Boston magazine ran a fun article in their September 2013 issue called “Books on the T” (you can see the online version here). The article features pictures of train-riding readers and the captions include the titles of their books.
How often do we want to go up to people with books and ask what they’re reading? (I’m sure it’s not just me!) I enjoyed the article but something started to nag at me. Did it hit you, too?
Every person in the photographs is reading a paper book.
This struck me as odd because when I’m riding on the T, I see a lot of people reading on ereaders and smartphones. So this photo essay didn’t ring true. “What does this mean?” I wondered. Why does the depiction of books in print, online, and in moves seem strongly pro-print? Is there a hidden message here? The magazine has been on my desk and turned to this page for three whole months and I’ve mulled these questions over every day that I’m in the office.
And then today I finally thought, why not just ask the journalist?
Hi S. I.,
As a voracious reader and a publishing professional, I loved your article The Books People Read on the MBTA.
As a print book designer turned ebook developer, I was intrigued by the photos of people in the article only reading paper books. This is something I’ve mulled over and I finally thought, why not ask you? Would you consider, if you did this article on a regular basis, including pictures of people reading ebooks on their ereaders or smart phones?
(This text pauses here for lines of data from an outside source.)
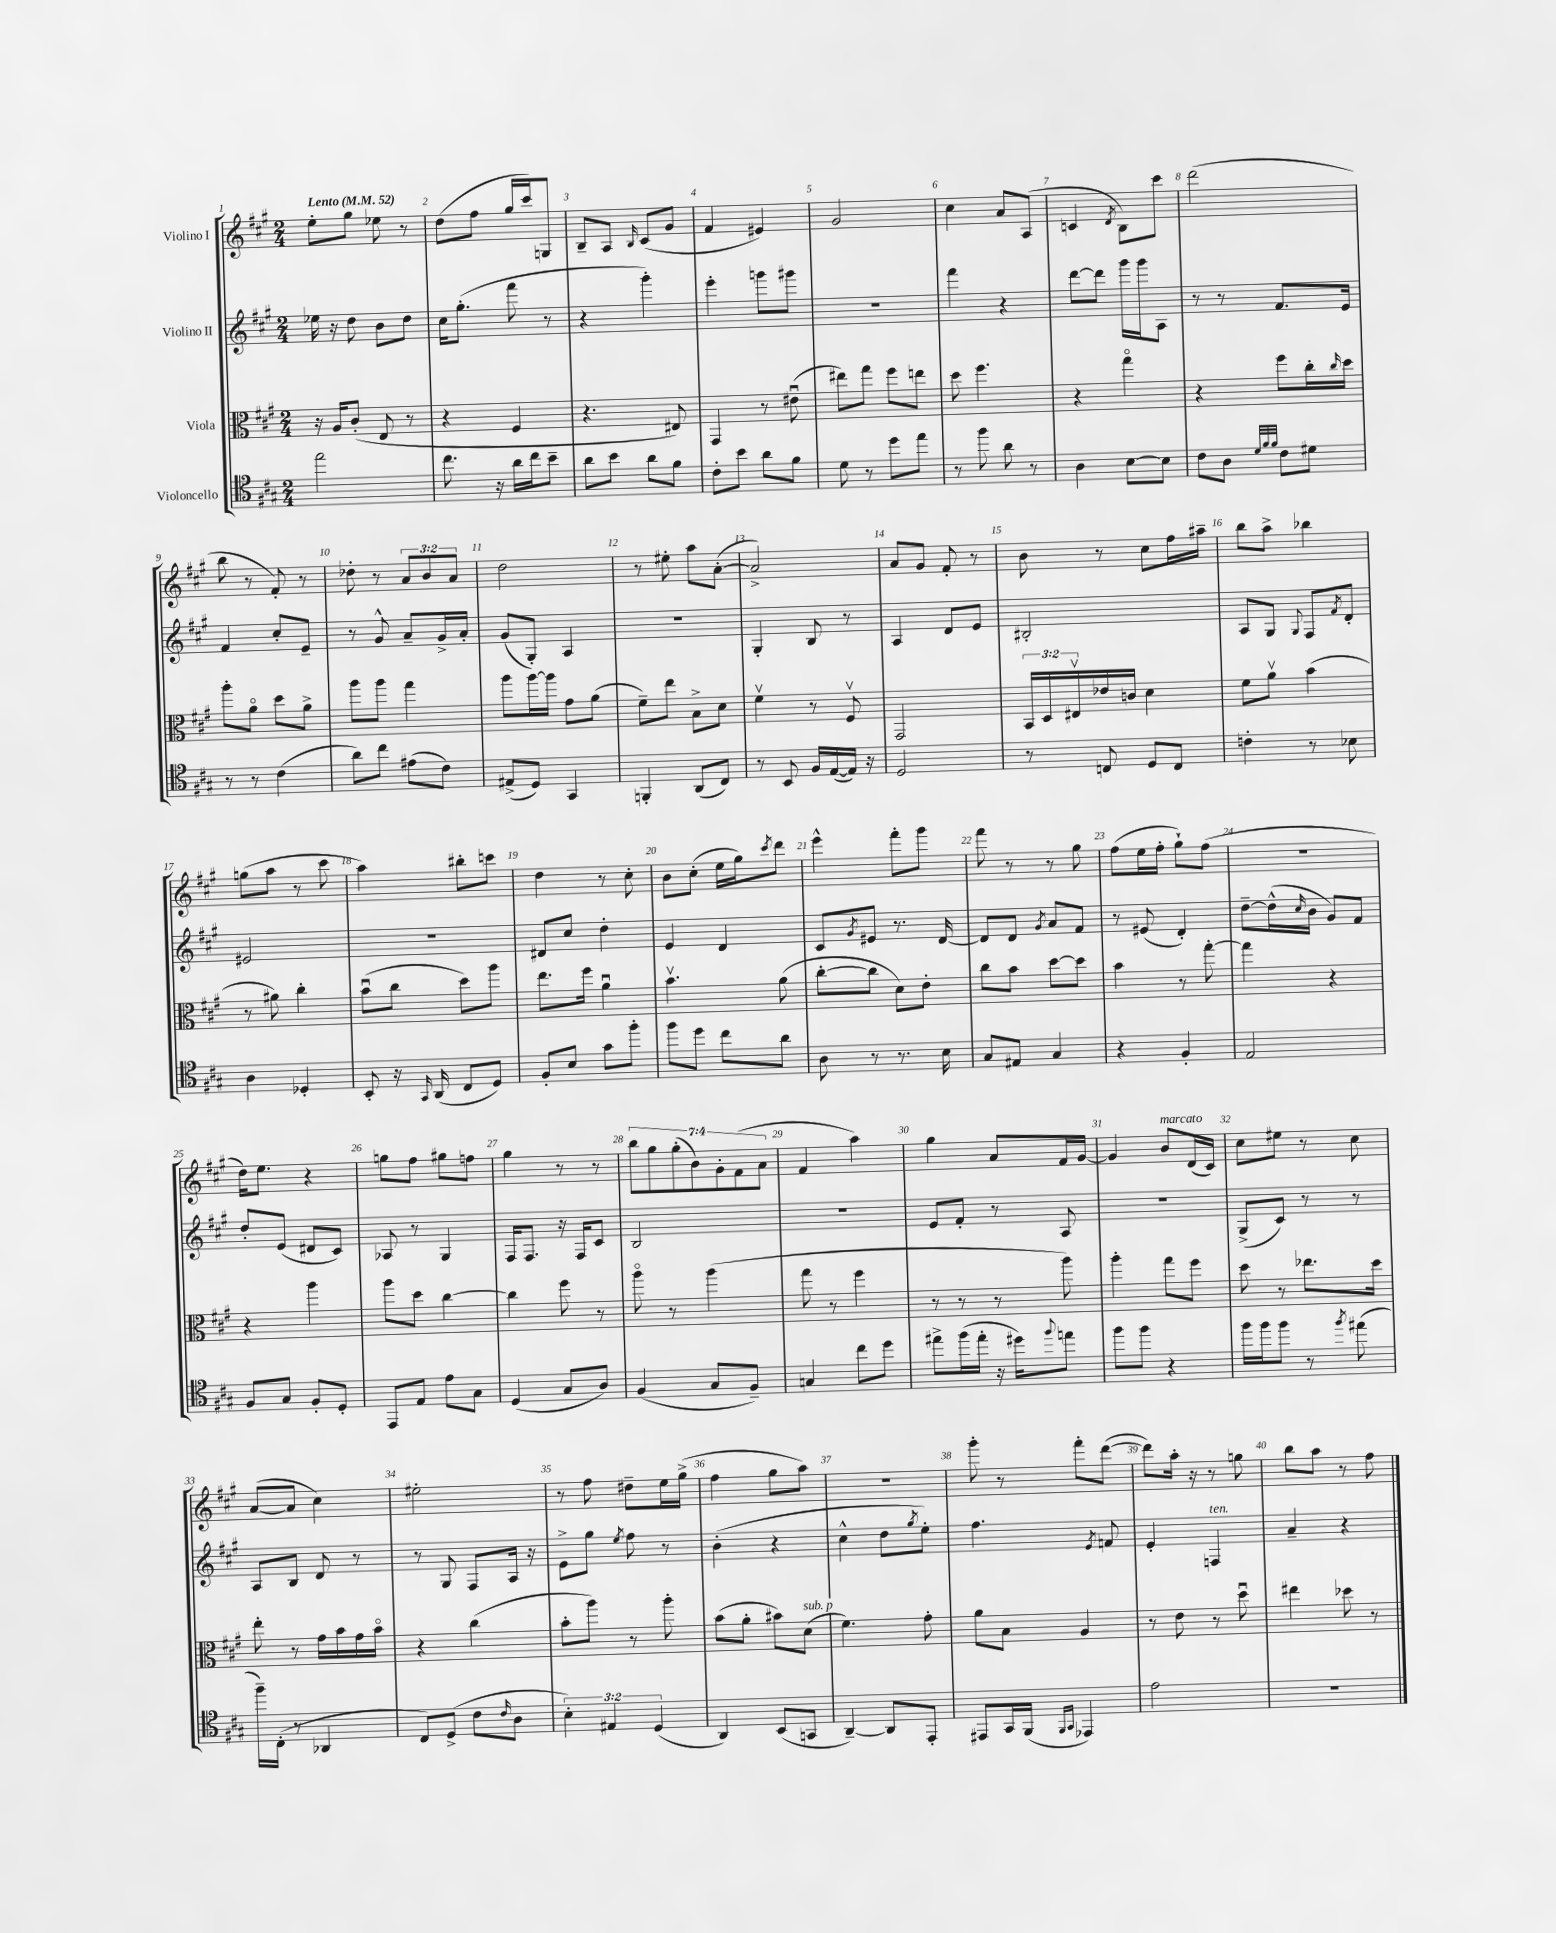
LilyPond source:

<<
\new StaffGroup <<
\new Staff = "s0" \with { instrumentName = "Violino I" } {
    \clef treble \key a \major \numericTimeSignature \time 2/4 \override Staff.TupletNumber.text = #tuplet-number::calc-fraction-text \tempo "Lento" 4 = 52
    e''8-. gis''8 ees''8 r8 |
    d''8( fis''8 gis''16 cis'''16) g8 |
    b8-- a8 \grace { b16 } cis'8( gis'8 |
    fis'4 eis'4) |
    gis'2 |
    cis''4 a'8 a8( |
    c'4 \acciaccatura { d'8 } b8) cis'''8 |
    d'''2( |
    b''8 r8 fis'8-.) r8 |
    des''8-. r8 \tuplet 3/2 { a'8 b'8 a'8 } |
    d''2 |
    r8 eis''8-. a''8 a'8~-.( |
    a'2->) |
    a'8 gis'8 fis'8-. r8 |
    b'8 r8 cis''8 fis''16 ais''16-- |
    b''8 a''8-> bes''4 |
    g''8( a''8 r8 cis'''8 |
    a''4) bis''8-. c'''8 |
    d''4 r8 cis''8-. |
    b'8 cis''8-.( e''16 gis''16) \acciaccatura { cis'''8 } d'''8 |
    e'''4-^ fis'''8-. gis'''8 |
    fis'''8 r8 r8 gis''8 |
    fis''8( e''16 fis''16-. gis''8-!) fis''8( |
    R2 |
    d''16) e''8. r4 |
    g''8 fis''8 gis''8 f''8 |
    gis''4 r8 r8 |
    \tuplet 7/4 { b''8 gis''8 gis''8-.( b'8) gis'8-. fis'8( a'8 } |
    fis'4 a''4) |
    gis''4 a'8 fis'16 gis'16~ |
    gis'4 b'8^\markup { \italic "marcato" } d'16( cis'16) |
    cis''8 eis''8 r8 cis''8 |
    a'8~( a'8 cis''4) |
    eis''2-. |
    r8 fis''8 dis''8-- e''16 gis''16->( |
    fis''4 gis''8 a''8) |
    r2 |
    gis'''8-. r8 fis'''8-. d'''8~( |
    d'''8) a''16-. r16 r8 g''8 |
    b''8 a''8 r8 fis''8 \bar "|." |
}
\new Staff = "s1" \with { instrumentName = "Violino II" } {
    \clef treble \key a \major \numericTimeSignature \time 2/4
    ees''16 r16 d''8 b'8 d''8 |
    cis''16 gis''8.-.( fis'''8 r8 |
    r4 gis'''4-.) |
    e'''4-. g'''8 gis'''8 |
    R2 |
    fis'''4 r4 |
    d'''8~ d'''8 gis'''16 gis'''16 a8 |
    r8 r8 fis'8. e'16 |
    fis'4 cis''8-. e'8-- |
    r8 gis'8-^ a'8-- gis'16-> a'16-. |
    gis'8( gis8-.) a4 |
    R2 |
    gis4-. b8 r8 |
    a4 d'8 e'8 |
    bis2-. |
    a8 gis8 \appoggiatura { gis8 } fis8 \acciaccatura { fis'8 } d'8-. |
    eis'2 |
    r2 |
    dis'8 cis''8 d''4-. |
    e'4 d'4 |
    cis'8 \acciaccatura { gis'8 } eis'8 r8. d'16~ |
    d'8 d'8 \acciaccatura { gis'8 } a'8 fis'8 |
    r8 eis'8( d'4-.) |
    d''8~-- d''16-^( \grace { cis''16 } b'16 gis'8) fis'8 |
    d''8-. e'8( dis'8 cis'8) |
    aes8 r8 gis4 |
    fis16 fis8. r16 fis16 cis'8 |
    b2 |
    R2 |
    e'8 fis'8-. r8 a8 |
    r2 |
    gis8->( cis'8) r8 r8 |
    a8 b8 d'8 r8 |
    r8 gis8 fis8 a16 r16 |
    e'8-> gis''8 \acciaccatura { e''8 } fis''8 r8 |
    b'4-.( r4 |
    cis''4-^ d''8 \acciaccatura { gis''8 } e''8-.) |
    fis''4. \acciaccatura { e'8 } f'8 |
    e'4-. f4^\markup { \italic "ten." } |
    a'4-- r4 \bar "|." |
}
\new Staff = "s2" \with { instrumentName = "Viola" } {
    \clef alto \key a \major \numericTimeSignature \time 2/4 \override Staff.TupletNumber.text = #tuplet-number::calc-fraction-text
    r16 a16 cis'8-.( e8 r8 |
    r4 fis4 |
    r4. eis8) |
    gis,4 r8 eis'8\downbow( |
    eis''8) gis''8 fis''8 e''8 |
    d''8 fis''4. |
    r4 gis''4\flageolet |
    r4 fis''8 cis''16-. \grace { cis''16 } d''16 |
    a''8-. a'8\flageolet d''8 a'8-> |
    a''8 a''8 gis''4 |
    a''8 a''16~ a''16 gis'8 a'8( |
    fis'8--) e''8 b8-> d'8 |
    fis'4\upbow r8 fis8\upbow |
    gis,2 |
    \tuplet 3/2 { b,16 d16 eis16\upbow } ees'16 c'16 d'4 |
    fis'8 a'8\upbow b'4( |
    r8 ais'8) cis''4-. |
    b'8\downbow( cis''8 d''8) a''8 |
    e''8. fis''16 a'4\downbow |
    b'4.\upbow a'8( |
    cis''8~-. cis''8 d'8) e'8-. |
    cis''8 b'8 d''8~ d''8 |
    b'4 r8 gis''8~-. |
    gis''4 r4 |
    r4 a''4 |
    a''8 d''8 cis''4~ |
    cis''4 fis''8 r8 |
    a''8\flageolet r8 a''4( |
    gis''8 r8 fis''4 |
    r8 r8 r8 a''8) |
    a''4-. gis''8 fis''8 |
    d''8 r8 ees''8. d''16 |
    e''8-. r8 gis'16 b'16 gis'16 b'16\flageolet |
    r4 cis''4( |
    b'8-. a''8) r8 a''8-. |
    b'8( a'8-. bis'8) d'8^\markup { \italic "sub. p" }( |
    fis'4.) gis'8-. |
    a'8 b8 a4 |
    r8 e'8 r8 d''8\downbow |
    eis''4 des''8 r8 \bar "|." |
}
\new Staff = "s3" \with { instrumentName = "Violoncello" } {
    \clef tenor \key a \major \numericTimeSignature \time 2/4 \override Staff.TupletNumber.text = #tuplet-number::calc-fraction-text
    e''2 |
    cis''8. r16 a'16 cis''16 b'8-- |
    a'8 b'8 a'8 fis'8 |
    cis'8-. b'8 a'8 fis'8 |
    d'8 r8 d''8 e''8 |
    r8 fis''8 a'8 r8 |
    a4 b8~ b8 |
    cis'8 a8 \grace { d'32 fis'32 fis'32 } cis'8 dis'8 |
    r8 r8 cis'4( |
    a'8) cis''8 eis'8( cis'8) |
    eis8->( d8) gis,4 |
    f,4-. a,8( cis8) |
    r8 b,8 fis16 e16~( e16) r16 |
    d2 |
    r8 c8 d8 c8 |
    c'4-. r8 bes8 |
    a4 des4-. |
    b,8-. r16 \grace { gis,16 } a,16( cis8 d8) |
    fis8-. b8 gis'8 fis''8-. |
    fis''8 d''8 cis''8 a'8 |
    a8 r8 r8. b16 |
    gis8 eis8 gis4 |
    r4 fis4-. |
    e2 |
    fis8 gis8 fis8-. d8-. |
    e,8 e8 e'8 gis8 |
    d4( gis8 a8) |
    fis4( gis8 fis8--) |
    g4 cis''8 d''8 |
    eis''8-> fis''16( eis''16-. r16 dis''16) \appoggiatura { fis''8 } e''8 |
    fis''8 fis''8 r4 |
    fis''16 fis''16 fis''8 r8 \acciaccatura { fis''8 } eis''8( |
    fis''16--) cis16-.( r8 aes,4 |
    cis8) d8->( cis'8 \grace { cis'16 } a8 |
    \tuplet 3/2 { b4-.) eis4 d4( } |
    a,4) b,8( g,8 |
    a,4~--) a,8 e,8-. |
    eis,8 gis,16 fis,16( \grace { fis,16 gis,16 } ees,4) |
    e'2 |
    R2 \bar "|." |
}
>>
>>
\layout { \context { \Score \override BarNumber.break-visibility = ##(#f #t #t) barNumberVisibility = #all-bar-numbers-visible } }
Many people read ebooks and yet when people in the media are represented reading books, it’s often paper books that are depicted. Even in movies – when was the last time we’ve seen anyone depicted in a movie reading a magazine or book on a device? I just find this to be a fascinating issue because I think it underscores the beloved icon that the paper book has become. We use ebooks but love paper books?
Anyways, I’d love to hear your thoughts on this if you’d like to share them.
And the journalist responded quickly and graciously.
We did take pictures of people reading e-readers. Our art director happened to deem these pictures not among the best. I love e-readers, personally, and can’t remember the last time I bought a paper book, but there you have it. If I were ever to do this again, I would definitely include books in both analog and digital forms.
As to your larger question, why printed books remain iconic in media: A physical book conveys more information at a distance or at a glance. For example, you can usually see: how expensive the book was (marbled edges? leather bound?); its age (discolored paper, cracked bindings); whether it’s been read many times or just a few times (dog ears, margin notes); how thick the book is in comparison to the size of the text; whether it’s “popular” fiction, genre, or literary fiction (“supermarket” paperback versus TPB versus hardcover); how far along the reader is in the narrative. So I think in addition to its iconic status as an object, it’s likely that props people choose printed books because of how much can be implied about the reader by the specific book. Of course, you can also imply something about a person by seeing that they’re using an e-reader!
Thanks for writing … and reading.
The journalist allowed me to share our conversation with you and we welcome your thoughts on this matter.
- Is it about time that ereaders/ebooks be depicted as iconic as print books in popular culture?
- Does the fact a reader chooses digital versus paper affect your view of that reader?
- Do you prefer digital over paper when traveling (even short) distances?
- Why do I over-think?
…ah, well, I guess that last one is for me to figure out. Meanwhile, I’m putting the magazine back on my shelf. Mystery solved!